### Written task 1
Write out the passage of the OECD growth article that runs from "The conclusions reached" down to "risky financial distortions.", word for word.

Sarwar Md. Saifullah Khaled | Monday, 26 September 2016


The conclusions reached as per a new analysis from the Organisation for Economic Co-operation and Development (OECD) are that, the governments around the world have to focus on investing in education and health to help break out of the low-growth trap and at the same time convince people that globalisation has tangible benefits. In the new OECD analysis it repeats its forecast that global growth will remain at about 3.0 per cent in 2016 and the next year. The OECD also warns that monetary policy is overburdened and simultaneously creating risky financial distortions.
The OECD maintains that the world economy remains in a low-growth trap with persistent growth disappointments weighing on growth expectations and feeding back into weak trade, investment, productivity and wages. As a measure it suggests that fiscal policy should take advantage of low borrowing costs to increase spending with a view to enhancing economic growth.
The OECD's forecast for global economic growth has little changed from its June 2016 forecast. The outlook for emerging economies has improved but growth prospects in advanced economies have deteriorated.
Global economic growth has languished at about 3.0 per cent since the financial crisis in 2008, which is significantly below the 4.0 per cent average annual growth rate of the previous decade. Such slow growth has caused incomes to stagnate in many countries around the globe. This combined with high global income inequality has stoked a backlash against globalisation. This may have contributed to the UK's vote for Brexit and the growing support for populist movements in other countries around the world. The OECD believes "trade policies are a key lever to boost growth". But the widespread revolt against globalisation has been accompanied by a rise in protectionist policies in many countries around the world.
A trend of declining trade damages economic growth prospects for all countries but it is particularly damaging for newly emerging world economies. Participating in global economic and development chains of production helps the emerging economies gain access to new knowledge and technologies to use in their favour.
Catherine Mann, OECD's chief economist, said governments should focus on "spending that has both short-term and long-term benefits for growth but also enhances equality". Investment in education, health and childcare subsidies would substantially boost economic growth and ensure distribution of the benefits of globalisation and trade across society.
Traditional policy measures that focus on investing in infrastructure developments could boost economic growth. But putting more money into expanding education and health provisions would have the added benefit of redistributing the benefits from trade and economic growth across the overall population. This would help ensure all sectors of society gained and would raise support for further growth-enhancing trade liberalisation.

### Excerpted records
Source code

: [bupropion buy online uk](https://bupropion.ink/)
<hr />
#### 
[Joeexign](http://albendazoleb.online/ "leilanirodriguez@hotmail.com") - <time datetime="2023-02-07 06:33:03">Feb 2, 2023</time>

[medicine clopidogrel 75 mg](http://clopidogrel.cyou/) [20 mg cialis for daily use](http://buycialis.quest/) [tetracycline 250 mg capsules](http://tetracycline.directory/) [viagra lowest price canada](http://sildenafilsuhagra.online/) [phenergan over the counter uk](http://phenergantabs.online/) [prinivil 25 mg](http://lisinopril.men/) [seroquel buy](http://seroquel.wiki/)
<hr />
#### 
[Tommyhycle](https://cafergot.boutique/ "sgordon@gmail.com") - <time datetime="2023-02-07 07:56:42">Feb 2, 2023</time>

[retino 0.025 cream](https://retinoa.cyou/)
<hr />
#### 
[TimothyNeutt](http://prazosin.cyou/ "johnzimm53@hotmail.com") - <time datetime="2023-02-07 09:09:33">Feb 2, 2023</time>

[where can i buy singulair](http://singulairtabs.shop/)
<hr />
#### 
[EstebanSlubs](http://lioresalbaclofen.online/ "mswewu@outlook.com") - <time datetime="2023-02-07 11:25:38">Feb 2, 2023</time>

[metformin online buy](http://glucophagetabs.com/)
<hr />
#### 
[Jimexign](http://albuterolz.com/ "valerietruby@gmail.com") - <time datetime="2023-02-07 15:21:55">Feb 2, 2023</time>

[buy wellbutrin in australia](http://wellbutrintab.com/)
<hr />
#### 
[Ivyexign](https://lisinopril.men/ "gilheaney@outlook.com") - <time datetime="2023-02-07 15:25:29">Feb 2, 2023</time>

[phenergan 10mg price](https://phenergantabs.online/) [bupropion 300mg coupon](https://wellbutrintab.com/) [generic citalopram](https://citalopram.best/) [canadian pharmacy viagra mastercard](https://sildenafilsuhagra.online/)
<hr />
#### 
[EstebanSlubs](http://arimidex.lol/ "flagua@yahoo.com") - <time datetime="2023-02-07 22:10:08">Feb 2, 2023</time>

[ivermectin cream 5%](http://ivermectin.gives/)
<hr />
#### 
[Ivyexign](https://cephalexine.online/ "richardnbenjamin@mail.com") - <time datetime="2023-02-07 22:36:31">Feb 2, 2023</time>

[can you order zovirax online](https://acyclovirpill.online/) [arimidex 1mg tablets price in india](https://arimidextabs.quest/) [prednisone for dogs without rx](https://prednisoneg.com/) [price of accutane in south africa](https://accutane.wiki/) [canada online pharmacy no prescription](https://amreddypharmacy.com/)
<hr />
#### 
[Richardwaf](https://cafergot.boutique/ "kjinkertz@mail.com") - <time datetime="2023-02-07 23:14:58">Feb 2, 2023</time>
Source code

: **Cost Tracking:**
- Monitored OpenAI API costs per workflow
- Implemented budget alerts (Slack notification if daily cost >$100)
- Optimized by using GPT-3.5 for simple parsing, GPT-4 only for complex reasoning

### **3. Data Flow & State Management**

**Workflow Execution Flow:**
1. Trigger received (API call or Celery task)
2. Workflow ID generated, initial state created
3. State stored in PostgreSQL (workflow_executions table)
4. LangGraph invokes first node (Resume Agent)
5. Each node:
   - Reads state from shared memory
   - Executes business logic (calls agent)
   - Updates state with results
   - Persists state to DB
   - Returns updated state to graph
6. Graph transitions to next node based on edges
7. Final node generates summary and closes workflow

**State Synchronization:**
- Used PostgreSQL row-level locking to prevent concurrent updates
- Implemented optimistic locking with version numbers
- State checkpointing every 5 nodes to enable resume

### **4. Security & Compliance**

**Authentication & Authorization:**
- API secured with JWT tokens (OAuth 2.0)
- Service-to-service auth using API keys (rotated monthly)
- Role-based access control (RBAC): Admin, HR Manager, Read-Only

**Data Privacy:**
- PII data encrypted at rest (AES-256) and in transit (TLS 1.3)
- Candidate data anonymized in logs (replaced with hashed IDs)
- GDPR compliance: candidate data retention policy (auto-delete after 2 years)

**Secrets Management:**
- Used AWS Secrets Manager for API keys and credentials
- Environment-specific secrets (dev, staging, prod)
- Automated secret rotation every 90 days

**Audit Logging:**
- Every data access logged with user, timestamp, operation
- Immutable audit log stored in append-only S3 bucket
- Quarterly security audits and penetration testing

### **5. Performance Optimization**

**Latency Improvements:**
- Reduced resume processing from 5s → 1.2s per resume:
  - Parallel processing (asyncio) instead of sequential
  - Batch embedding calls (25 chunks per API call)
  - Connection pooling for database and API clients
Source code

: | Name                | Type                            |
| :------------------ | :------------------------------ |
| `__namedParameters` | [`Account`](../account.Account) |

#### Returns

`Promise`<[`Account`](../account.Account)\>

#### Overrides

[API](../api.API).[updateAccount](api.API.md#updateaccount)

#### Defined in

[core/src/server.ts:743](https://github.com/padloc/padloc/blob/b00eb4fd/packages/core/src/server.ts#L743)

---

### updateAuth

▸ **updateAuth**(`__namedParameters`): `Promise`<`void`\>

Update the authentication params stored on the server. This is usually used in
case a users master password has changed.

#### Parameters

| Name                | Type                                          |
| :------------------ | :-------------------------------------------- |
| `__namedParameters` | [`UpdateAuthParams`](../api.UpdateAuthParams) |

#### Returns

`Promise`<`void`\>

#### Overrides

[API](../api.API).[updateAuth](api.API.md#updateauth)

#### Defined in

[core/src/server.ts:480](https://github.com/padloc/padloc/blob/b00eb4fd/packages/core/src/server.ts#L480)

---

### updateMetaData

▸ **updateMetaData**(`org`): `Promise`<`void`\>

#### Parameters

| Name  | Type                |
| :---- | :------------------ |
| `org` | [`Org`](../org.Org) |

### Written task 2
From the rows, pull out everything from the line containing "### **4. Security & Compliance**" down to the line containing "### **5. Performance Optimization**", both of those lines included, and reproduce it character for character.

### Response 1
The conclusions reached as per a new analysis from the Organisation for Economic Co-operation and Development (OECD) are that, the governments around the world have to focus on investing in education and health to help break out of the low-growth trap and at the same time convince people that globalisation has tangible benefits. In the new OECD analysis it repeats its forecast that global growth will remain at about 3.0 per cent in 2016 and the next year. The OECD also warns that monetary policy is overburdened and simultaneously creating risky financial distortions.

### Response 2
### **4. Security & Compliance**

**Authentication & Authorization:**
- API secured with JWT tokens (OAuth 2.0)
- Service-to-service auth using API keys (rotated monthly)
- Role-based access control (RBAC): Admin, HR Manager, Read-Only

**Data Privacy:**
- PII data encrypted at rest (AES-256) and in transit (TLS 1.3)
- Candidate data anonymized in logs (replaced with hashed IDs)
- GDPR compliance: candidate data retention policy (auto-delete after 2 years)

**Secrets Management:**
- Used AWS Secrets Manager for API keys and credentials
- Environment-specific secrets (dev, staging, prod)
- Automated secret rotation every 90 days

**Audit Logging:**
- Every data access logged with user, timestamp, operation
- Immutable audit log stored in append-only S3 bucket
- Quarterly security audits and penetration testing

### **5. Performance Optimization**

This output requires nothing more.